In 1899, 4 years prior to the invention of the EKG, Karel Wenckebach utilized arterial kymographs to characterize a clinical presentation of regular irregularity in cardiac systoles. This entity was to become one of most well known eponyms in medicine– what we now know as the Wenckebach phenomenon.
With this case, I want to call attention not to the rhythm itself, but to an unusual feature seen here in conjunction with the Wenckebach: look closely at the 4th QRS complex– how do we know this is a junctional escape and not simply a grossly prolonged PR interval? If such a distinction can be made, what clinical significance should we ascribe to the finding?
In normal cardiac physiology, as the impulse descends from the His bundle, the first portion of myocardium to be activated is the septum; thus the initial deflection of the QRS complex reflects the vector of septal depolarization. Further, given that the septum is predominantly supplied by the posterior fascicle of the LBB, the septal myocardium depolarizes from left to right; it is therefore not pathological to note an initially negative deflection in lead II.
Graphic courtesy of http://www.cvphysiology.com/Arrhythmias/A016.htm
What is noteworthy about the complexes on these tracings, however, is not that there is an initial Q-wave in II, but that the escape complexes in the lead II tracing reveal a conspicuously more pronounced initial Q wave deflection than that present in the normative systoles. Although the QRS morphology and R-wave axis here remain consistent, pointing into the lower left quadrant (~+60°), in the escape complex there is a greater mass of initial electrical activity dissipating away from the lead II electrode (~–120°). This suggests that the ectopic focus responsible for these junctional escape beats is slightly more inferior relative to that authoring the normative QRS signals. In short, due to a more inferior position in the AV nodal tissue, a greater portion of myocardium would depolarize backwards towards the superior and rightward hexaxial quadrant, thus giving rise to the slightly greater Q wave in the escape complexes.

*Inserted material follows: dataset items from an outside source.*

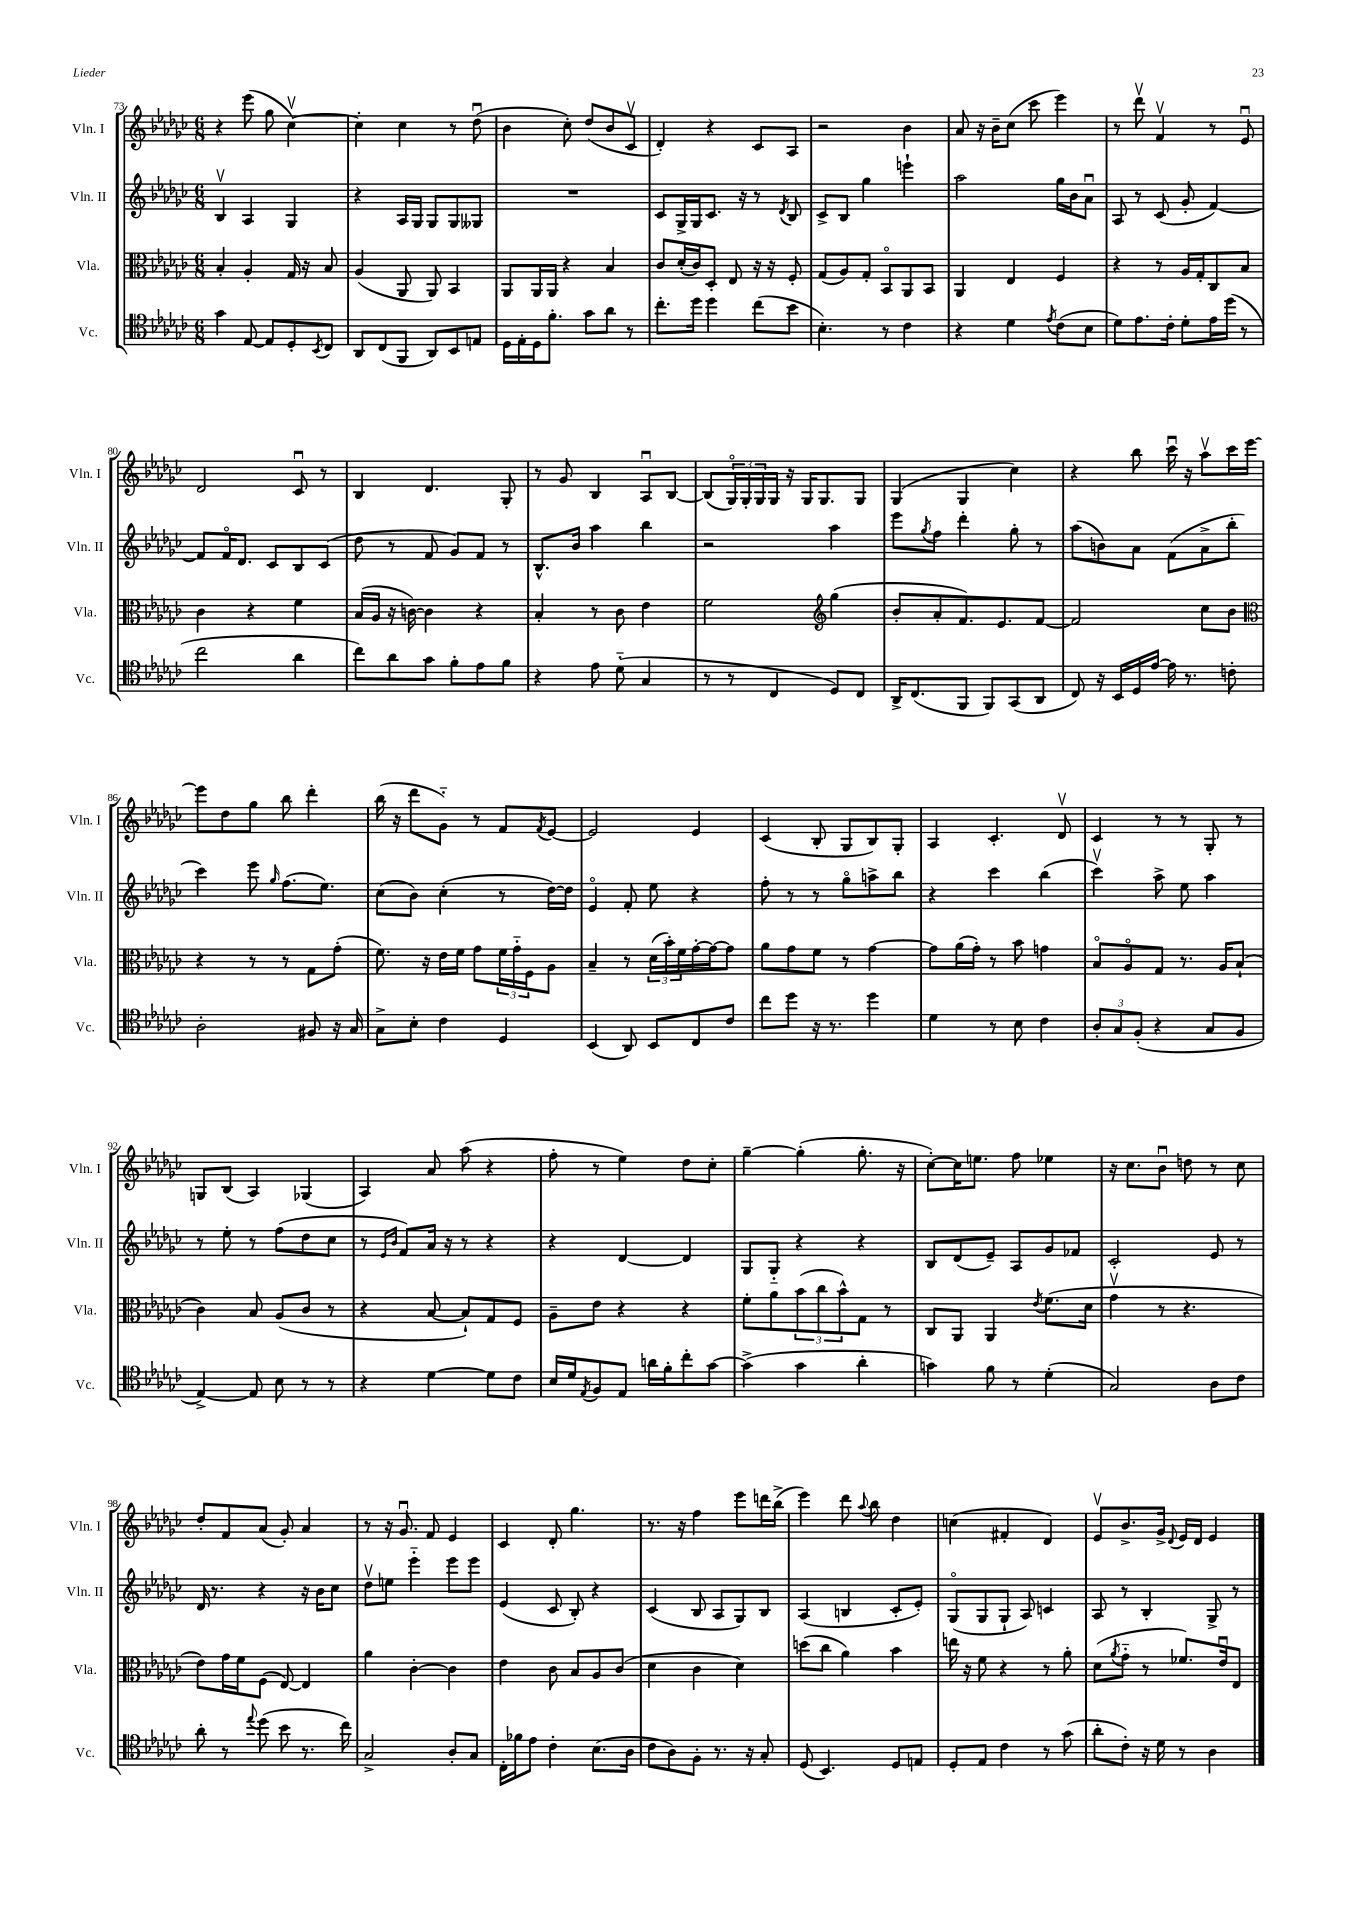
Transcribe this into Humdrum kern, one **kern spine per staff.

**kern	**kern	**kern	**kern
*staff4	*staff3	*staff2	*staff1
*clefC4	*clefC3	*clefG2	*clefG2
*k[b-e-a-d-g-c-]	*k[b-e-a-d-g-c-]	*k[b-e-a-d-g-c-]	*k[b-e-a-d-g-c-]
*M6/8	*M6/8	*M6/8	*M6/8
4g-	4B-'	4B-v	4r
[8E-	4A-'	4A-	(8eee-
8E-]	.	.	8gg-
8D-'	16G-	4G-	[4cc-v)
.	16r	.	.
8qBB-	.	.	.
8C-	8B-	.	.
=	=	=	=
8AA-	(4A-	4r	4cc-']
(8C-	.	.	.
8FF	8AA-	16A-	4cc-
.	.	16G-	.
8AA-)	8AA-)	8G-	.
8BB-	4BB-	8G-	8r
8E	.	8G--	(8dd-u
=	=	=	=
16D-	8AA-	2.r	4b-
16E-'	.	.	.
16D-	16AA-	.	.
8.f'	16AA-	.	.
.	4r	.	8cc-')
8g-	.	.	(8dd-
8a-	4B-	.	8b-
8r	.	.	8c-v
=	=	=	=
8.cc-'	8c-	8c-	4d-')
.	(16d-'	16G-^	.
16dd-	16c-)	16G-	.
4dd-	8D-'	8.c-	4r
.	8E-	.	.
.	.	16r	.
(8cc-	16r	8r	8c-
.	16r	.	.
.	.	8qd-	.
8b-	8F'	8B-	8A-
=	=	=	=
4.B-')	(8G-	8c-^	2r
.	8A-)	8B-	.
.	8G-'	4gg-	.
8r	8BB-o	.	.
4c-	8AA-	4eee`	4b-
.	8BB-	.	.
=	=	=	=
4r	4AA-	2aa-	8a-
.	.	.	16r
.	.	.	16b-~
4d-	4E-	.	(8cc-
.	.	.	8ccc-
8qe-	.	.	.
(8c-	4F	16gg-	4eee-)
.	.	16b-	.
8B-	.	8a-u	.
=	=	=	=
8d-)	4r	8A-	8r
8.e-	.	8r	8ddd-v
.	8r	(8c-	4fv
16c-'	.	.	.
8d-'	16A-	8g-'	.
.	16G-'	.	.
16e-	8C-	[4f)	8r
(16dd-	.	.	.
8r	8B-	.	8e-u
=	=	=	=
2cc-	4c-	8f]	2d-
.	.	16fo	.
.	.	8.d-	.
.	4r	.	.
.	.	8c-	.
4a-	4f	8B-	8c-u
.	.	(8c-	8r
=	=	=	=
8cc-)	(16B-	8dd-	4B-
.	16A-	.	.
8a-	16r	8r	.
.	[16c)	.	.
8g-	4c]	8f	4.d-
8f'	.	8g-)	.
8e-	4r	8f	.
8f	.	8r	8G-'
=	=	=	=
4r	4B-'	8.B-^^	8r
.	.	.	8g-
.	.	16b-	.
8e-	8r	4aa-	4B-
(8d-'~	8c-	.	.
4G-	4e-	4bb-	8A-u
.	.	.	[8B-
=	=	=	=
8r	2f	2r	(8B-]
8r	.	.	24G-o)
.	.	.	24G-'
.	.	.	24G-
4C-	.	.	16G-
.	.	.	16r
.	.	.	16G-
.	.	.	8.G-
*	*clefG2	*	*
8D-)	(4gg-	4aa-	.
8C-	.	.	8G-
=	=	=	=
16AA-^	8b-'	8eee-	(4G-
(8.C-	.	.	.
.	.	8qgg-	.
.	8a-'	8ff	.
8FF	8.f)	4ddd-'	4G-
8FF)	.	.	.
.	8.e-	.	.
(8GG-	.	8gg-'	4cc-)
8AA-	[8f	8r	.
=	=	=	=
8C-)	2f]	(8aa-	4r
16r	.	8b)	.
16BB-	.	.	.
16D-	.	8a-	8bb-
[16e-	.	.	.
16e-]	.	(8f	16ccc-u
8.r	.	.	16r
.	8cc-	8a-^	8aa-v
8c'	8b-	8bb-'	16ccc-
.	.	.	[16eee-
=	=	=	=
*	*clefC3	*	*
2A-'	4r	4ccc-)	8eee-]
.	.	.	8dd-
.	8r	8eee-	8gg-
.	.	16qqgg-	.
.	8r	(8.ff	8bb-
8F#	8G-	.	4ddd-'
.	.	8.ee-)	.
16r	(8g-'	.	.
16G-	.	.	.
=	=	=	=
8G-^	8.f)	(8cc-	(16bb-
.	.	.	16r
8B-'	.	8b-)	8ddd-
.	16r	.	.
4c-	16e-	(4cc-'	8g-'~)
.	16f	.	.
.	8g-	.	8r
4D-	24f	8r	8f
.	24g-'~	.	.
.	24F	.	.
.	.	.	8qf
.	8A-	[16dd-)	[8e-
.	.	16dd-]	.
=	=	=	=
(4BB-	4B-~	4e-o	2e-]
8AA-)	8r	8f'	.
8BB-	(24d-	8ee-	.
.	24b-')	.	.
.	24f	.	.
8C-	[16g-'	4r	4e-
.	16g-_	.	.
8c-	8g-]	.	.
=	=	=	=
8cc-	8a-	8ff'	(4c-
8dd-	8g-	8r	.
16r	8f	8r	8B-'
8.r	.	.	.
.	8r	8gg-o	8G-
4dd-	[4g-	8aa^	8B-)
.	.	8bb-	8G-'
=	=	=	=
4d-	8g-]	4r	4A-
.	(16a-	.	.
.	16g-')	.	.
8r	8r	4ccc-	4.c-'
8B-	8b-	.	.
4c-	4g	(4bb-	.
.	.	.	8d-v
=	=	=	=
12A-'	8B-o	4ccc-v)	4c-
12G-	.	.	.
.	8A-o	.	.
(12F'	.	.	.
4r	8G-	8aa-^	8r
.	8.r	8ee-	8r
8G-	.	4aa-	8G-'
.	16A-	.	.
8F	(8B-`	.	8r
=	=	=	=
[4E-^)	4c-)	8r	8G
.	.	8ee-'	(8B-
8E-]	8B-	8r	4A-)
8B-	(8A-	(8ff	.
8r	8c-	8dd-	(4G-
8r	8r	8cc-	.
=	=	=	=
4r	4r	8r	4A-)
.	.	16qqe-	.
.	.	16qqb-	.
.	.	8f)	.
[4d-	[8B-	16a-	8a-
.	.	16r	.
.	8B-`])	8r	(8aa-
8d-]	8G-	4r	4r
8c-	8F	.	.
=	=	=	=
16B-	8A-~	4r	8ff'
16d-	.	.	.
8qE-	.	.	.
8F	8e-	.	8r
8E-	4r	[4d-	4ee-)
16a	.	.	.
16f'	.	.	.
8cc-'	4r	4d-]	8dd-
[8g-	.	.	8cc-'
=	=	=	=
(4g-^]	8f'	8G-	[4gg-~
.	8a-	8G-'~	.
4g-	(12b-	4r	(4gg-']
.	12cc-	.	.
.	12b-^^)	.	.
4a-'	8G-	4r	8.gg-'
.	8r	.	.
.	.	.	16r
=	=	=	=
4g)	8C-	8B-	[8cc-')
.	8AA-	(8d-	16cc-]
.	.	.	8.ee
8f	4AA-	8e-~)	.
8r	.	8A-	8ff
.	8qe-	.	.
(4d-'	(8.f	8g-	4ee-
.	.	8f-	.
.	16d-	.	.
=	=	=	=
2G-)	4g-v	2c-'	16r
.	.	.	8.cc-
.	8r	.	8b-u
.	4.r	.	8dd
8A-	.	8e-	8r
8c-	.	8r	8cc-
=	=	=	=
8a-'	8e-)	16d-	8dd-'
.	.	8.r	.
8r	16g-	.	8f
.	16f	.	.
8qqee-	.	.	.
(8dd-	(8F	4r	(8a-
8b-	[8E-)	.	8g-')
8.r	4E-]	16r	4a-
.	.	16b-	.
.	.	8cc-	.
16cc-)	.	.	.
=	=	=	=
2G-^	4a-	8dd-v	8r
.	.	8ee	16r
.	.	.	8.g-u
.	[4c-'	4eee-'~	.
.	.	.	8f
8A-'	4c-]	8eee-	4e-
8G-	.	8eee-	.
=	=	=	=
16C-'	4e-	(4e-	4c-
16f-	.	.	.
8e-	.	.	.
4c-'	8c-	8c-	8d-'
.	8B-	8B-')	4.gg-
(8.B-	8A-	4r	.
.	(8c-	.	.
16A-	.	.	.
=	=	=	=
8c-	4d-	(4c-	8.r
8A-)	.	.	.
.	.	.	16r
8F'	4c-	8B-	4ff
8.r	.	8A-	.
.	4d-)	8G-)	8eee-
16r	.	.	.
8G-'	.	8B-	16ddd
.	.	.	(16bb-^
=	=	=	=
(8D-	(8dd	(4A-	4eee-)
4.BB-)	8cc-	.	.
.	4a-)	4B	8ddd-
.	.	.	8qqaa-
.	.	.	8bb-
8D-	4b-	8c-'	4dd-
8E	.	8e-')	.
=	=	=	=
8D-'	16ee	(8G-o	(4cc
.	16r	.	.
8E-	8f	8G-	.
4c-	4r	8G-`	4f#'
.	.	8A-)	.
8r	8r	4c	4d-)
(8g-	8a-'	.	.
=	=	=	=
8a-'	(8d-	8A-	8e-v
.	8qa-	.	.
8c-')	8g-'~	8r	8.b-^
16r	8r	4B-'	.
16d-	.	.	16g-^
.	.	.	8qqd-
8r	8.f-)	.	16e-
.	.	.	16d-
4A-	.	8G-^	4e-
.	16e-u	.	.
.	8E-	8r	.
==	==	==	==
*-	*-	*-	*-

Although these observations on the initial deflection axis suffice to demonstrate a junctional rather than sinus origin to the complexes in question, it should be emphasized that alternative, “markedly slow pathways” through the junctional tissue may mimic this finding. Shinji Kinoshita et al. have recently presented an interesting and more sophisticated analysis of how to approach this issue in their article, Apparent AV Junctional Escape in Wenckebach AV Block: Markedly Slow Conduction Through The Slow AV Pathway, which can be found in the Journal of Cardiovascular Medicine 2009, 10:161–166.

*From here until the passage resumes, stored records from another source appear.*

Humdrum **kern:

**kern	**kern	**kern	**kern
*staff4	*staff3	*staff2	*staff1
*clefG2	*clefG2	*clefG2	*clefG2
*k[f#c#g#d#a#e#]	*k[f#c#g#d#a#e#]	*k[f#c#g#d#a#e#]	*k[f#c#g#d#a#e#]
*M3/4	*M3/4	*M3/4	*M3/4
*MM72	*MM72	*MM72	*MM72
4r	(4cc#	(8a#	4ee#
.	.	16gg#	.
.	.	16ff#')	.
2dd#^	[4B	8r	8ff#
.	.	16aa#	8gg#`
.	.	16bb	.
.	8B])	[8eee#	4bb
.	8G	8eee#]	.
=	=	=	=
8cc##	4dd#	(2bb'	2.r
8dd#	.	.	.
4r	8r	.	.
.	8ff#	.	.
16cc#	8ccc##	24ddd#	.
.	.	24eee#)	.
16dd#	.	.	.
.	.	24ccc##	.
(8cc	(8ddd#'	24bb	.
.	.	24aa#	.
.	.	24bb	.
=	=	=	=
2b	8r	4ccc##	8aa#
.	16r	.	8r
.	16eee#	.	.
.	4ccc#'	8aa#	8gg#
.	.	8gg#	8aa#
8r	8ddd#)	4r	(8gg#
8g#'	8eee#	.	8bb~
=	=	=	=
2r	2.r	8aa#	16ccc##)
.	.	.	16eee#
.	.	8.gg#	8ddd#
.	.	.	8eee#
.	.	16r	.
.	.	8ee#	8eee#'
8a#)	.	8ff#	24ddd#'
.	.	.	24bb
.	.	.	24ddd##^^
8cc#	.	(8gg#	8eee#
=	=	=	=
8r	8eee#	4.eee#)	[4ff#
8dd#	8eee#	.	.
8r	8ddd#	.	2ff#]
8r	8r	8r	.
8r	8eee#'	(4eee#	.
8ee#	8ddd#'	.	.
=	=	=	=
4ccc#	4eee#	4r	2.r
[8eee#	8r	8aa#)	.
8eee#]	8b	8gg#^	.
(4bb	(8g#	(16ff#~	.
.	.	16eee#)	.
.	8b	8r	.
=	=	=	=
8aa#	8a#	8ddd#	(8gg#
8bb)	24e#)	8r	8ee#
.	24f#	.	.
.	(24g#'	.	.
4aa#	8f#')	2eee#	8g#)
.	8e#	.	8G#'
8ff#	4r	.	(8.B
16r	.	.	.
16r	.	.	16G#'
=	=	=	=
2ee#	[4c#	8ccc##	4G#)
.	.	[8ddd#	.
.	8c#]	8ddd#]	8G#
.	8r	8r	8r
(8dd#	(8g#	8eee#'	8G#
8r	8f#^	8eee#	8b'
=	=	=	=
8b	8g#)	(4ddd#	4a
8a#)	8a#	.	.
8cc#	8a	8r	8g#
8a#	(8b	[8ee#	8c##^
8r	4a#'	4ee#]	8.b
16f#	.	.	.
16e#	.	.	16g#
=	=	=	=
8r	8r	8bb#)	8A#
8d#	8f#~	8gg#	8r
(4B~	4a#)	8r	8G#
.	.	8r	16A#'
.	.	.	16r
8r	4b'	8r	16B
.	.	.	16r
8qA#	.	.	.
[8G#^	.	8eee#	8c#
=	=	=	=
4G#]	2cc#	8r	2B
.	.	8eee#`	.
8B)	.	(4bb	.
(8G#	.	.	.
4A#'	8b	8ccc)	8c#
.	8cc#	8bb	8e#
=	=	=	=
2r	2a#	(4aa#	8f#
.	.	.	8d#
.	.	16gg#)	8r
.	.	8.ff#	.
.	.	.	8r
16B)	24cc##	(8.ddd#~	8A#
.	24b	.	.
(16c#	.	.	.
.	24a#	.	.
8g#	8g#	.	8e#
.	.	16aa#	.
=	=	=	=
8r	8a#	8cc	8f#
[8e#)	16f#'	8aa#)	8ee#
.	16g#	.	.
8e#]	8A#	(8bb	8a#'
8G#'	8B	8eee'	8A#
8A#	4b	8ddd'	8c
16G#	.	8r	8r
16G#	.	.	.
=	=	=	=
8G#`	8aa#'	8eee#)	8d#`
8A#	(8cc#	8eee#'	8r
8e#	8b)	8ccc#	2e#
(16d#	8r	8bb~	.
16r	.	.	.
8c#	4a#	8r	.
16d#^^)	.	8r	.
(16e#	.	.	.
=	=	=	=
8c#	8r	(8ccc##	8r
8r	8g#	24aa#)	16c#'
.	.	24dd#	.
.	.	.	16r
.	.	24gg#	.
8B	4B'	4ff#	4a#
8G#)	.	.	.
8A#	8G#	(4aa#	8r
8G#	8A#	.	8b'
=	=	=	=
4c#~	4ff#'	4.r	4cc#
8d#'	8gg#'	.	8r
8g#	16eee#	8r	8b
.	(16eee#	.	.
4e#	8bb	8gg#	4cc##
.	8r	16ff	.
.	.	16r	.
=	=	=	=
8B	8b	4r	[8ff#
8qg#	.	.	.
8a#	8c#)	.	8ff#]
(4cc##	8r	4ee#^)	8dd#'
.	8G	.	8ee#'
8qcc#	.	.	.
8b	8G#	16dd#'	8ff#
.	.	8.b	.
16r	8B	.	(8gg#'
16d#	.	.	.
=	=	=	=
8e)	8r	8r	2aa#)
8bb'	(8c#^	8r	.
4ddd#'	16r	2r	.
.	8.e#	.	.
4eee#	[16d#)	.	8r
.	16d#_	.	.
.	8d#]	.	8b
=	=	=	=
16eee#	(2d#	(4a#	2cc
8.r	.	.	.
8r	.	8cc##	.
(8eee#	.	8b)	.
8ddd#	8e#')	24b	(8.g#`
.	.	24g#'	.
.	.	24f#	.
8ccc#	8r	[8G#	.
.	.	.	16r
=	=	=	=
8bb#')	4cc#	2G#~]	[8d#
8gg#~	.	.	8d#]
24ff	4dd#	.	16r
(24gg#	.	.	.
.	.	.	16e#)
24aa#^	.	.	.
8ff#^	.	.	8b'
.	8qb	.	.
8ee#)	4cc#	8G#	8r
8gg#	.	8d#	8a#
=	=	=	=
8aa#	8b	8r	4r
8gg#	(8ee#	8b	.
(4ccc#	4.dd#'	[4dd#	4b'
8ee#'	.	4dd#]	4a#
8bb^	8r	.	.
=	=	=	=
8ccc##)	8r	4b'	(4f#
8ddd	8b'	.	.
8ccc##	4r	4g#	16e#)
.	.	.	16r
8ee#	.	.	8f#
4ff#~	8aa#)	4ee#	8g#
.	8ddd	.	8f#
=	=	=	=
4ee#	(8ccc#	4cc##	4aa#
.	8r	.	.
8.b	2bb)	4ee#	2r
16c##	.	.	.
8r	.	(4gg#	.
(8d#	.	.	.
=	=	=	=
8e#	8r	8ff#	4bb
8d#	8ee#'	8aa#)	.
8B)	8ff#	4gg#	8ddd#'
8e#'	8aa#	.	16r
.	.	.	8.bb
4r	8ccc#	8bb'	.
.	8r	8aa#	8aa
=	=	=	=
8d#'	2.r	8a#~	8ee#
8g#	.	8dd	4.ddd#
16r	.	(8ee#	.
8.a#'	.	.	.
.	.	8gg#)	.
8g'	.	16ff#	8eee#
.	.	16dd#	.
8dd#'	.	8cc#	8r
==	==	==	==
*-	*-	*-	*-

Given that the existence of a junctional focus can be positively or negatively established, however, we might propose a risk stratification dichotomy between Wenckebach pts demonstrating a functional escape pacemaker (as seen above) and those with “escape failure” who must endure QRS dropping without junctional compensation. While systematic study and clinical correlates remain necessary to validate this hypothesis, pts in this latter category would presumably carry greater risk of symptomatic bradycardia than those in the former, and the absence of junctional escape activity might therefore be a positive predictor of greater morbidity in this population.